If you do not receive any feedback within 12 weeks, you can assume that your application unsuccessful.
Step 3: Assessment
Shortlisted applicants will be invited for a phone interview, and those who are successful with that will be invited to an assessment centre (AC).
This is a whole day exercise that involves a face to face interview, team work practice and problem solving based on practical scenarios.
Applicants for some positions might also be required to take a written test during the AC. We will notify you in advance.
Step 4: Field Worker Pool
Following a successful assessment session, you will be accepted onto MSF's field worker pool ready for deployment to an MSF project.
Our ability to find you an assignment depends on our current field project needs, your skills profile, and your availability dates. We prioritise placement of field workers to where the need is greatest, and as such we are unable to accept requests to be placed in a specific location or project.

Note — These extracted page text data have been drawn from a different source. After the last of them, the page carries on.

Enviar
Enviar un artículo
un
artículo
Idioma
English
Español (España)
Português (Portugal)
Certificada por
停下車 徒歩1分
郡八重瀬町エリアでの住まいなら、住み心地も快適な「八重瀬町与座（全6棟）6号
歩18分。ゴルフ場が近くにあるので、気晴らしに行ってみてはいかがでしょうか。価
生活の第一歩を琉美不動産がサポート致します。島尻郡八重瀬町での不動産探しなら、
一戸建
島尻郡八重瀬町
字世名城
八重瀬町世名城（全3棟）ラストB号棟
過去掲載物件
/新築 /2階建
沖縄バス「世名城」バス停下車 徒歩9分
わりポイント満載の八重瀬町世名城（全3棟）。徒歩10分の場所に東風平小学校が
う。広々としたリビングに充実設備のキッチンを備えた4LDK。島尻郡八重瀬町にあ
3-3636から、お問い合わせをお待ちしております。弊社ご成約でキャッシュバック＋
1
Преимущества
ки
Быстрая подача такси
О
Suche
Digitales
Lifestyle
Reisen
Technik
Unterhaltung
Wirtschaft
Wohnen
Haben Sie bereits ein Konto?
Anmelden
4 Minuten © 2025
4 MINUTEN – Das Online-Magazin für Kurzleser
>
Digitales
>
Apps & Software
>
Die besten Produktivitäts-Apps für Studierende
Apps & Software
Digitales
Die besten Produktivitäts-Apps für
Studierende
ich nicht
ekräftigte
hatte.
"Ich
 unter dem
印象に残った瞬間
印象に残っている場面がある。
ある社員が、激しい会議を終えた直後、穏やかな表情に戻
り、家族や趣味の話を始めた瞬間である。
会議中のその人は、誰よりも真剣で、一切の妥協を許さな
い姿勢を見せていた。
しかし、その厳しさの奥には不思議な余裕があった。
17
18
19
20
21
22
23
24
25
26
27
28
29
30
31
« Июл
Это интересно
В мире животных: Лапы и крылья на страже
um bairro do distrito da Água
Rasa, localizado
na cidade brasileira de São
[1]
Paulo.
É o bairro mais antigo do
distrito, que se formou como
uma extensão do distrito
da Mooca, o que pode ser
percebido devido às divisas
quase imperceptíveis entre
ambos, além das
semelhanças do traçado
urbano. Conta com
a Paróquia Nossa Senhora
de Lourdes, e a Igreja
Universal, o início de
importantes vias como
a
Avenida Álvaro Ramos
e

When you are matched to a position, you will be provided with a job description and detailed information regarding the country and project itself. Our Field Human Resources team will be available to answer any questions that you may have about the placement, location or role prior to you accepting the opportunity.
Once accepting and confirm a mission, as a new field worker in MSF pool you will receive a one-week preparation course, known as Preparation for Primary Departure (PPD).
We will arrange the visa, flights and possible temporary accommodation for you to be able to arrive at project according to the schedule. Medical preparation will be part of your responsibility (vaccine, health check) under MSF coverage.
On arrival in the field you will be given a full briefing by the in-country team.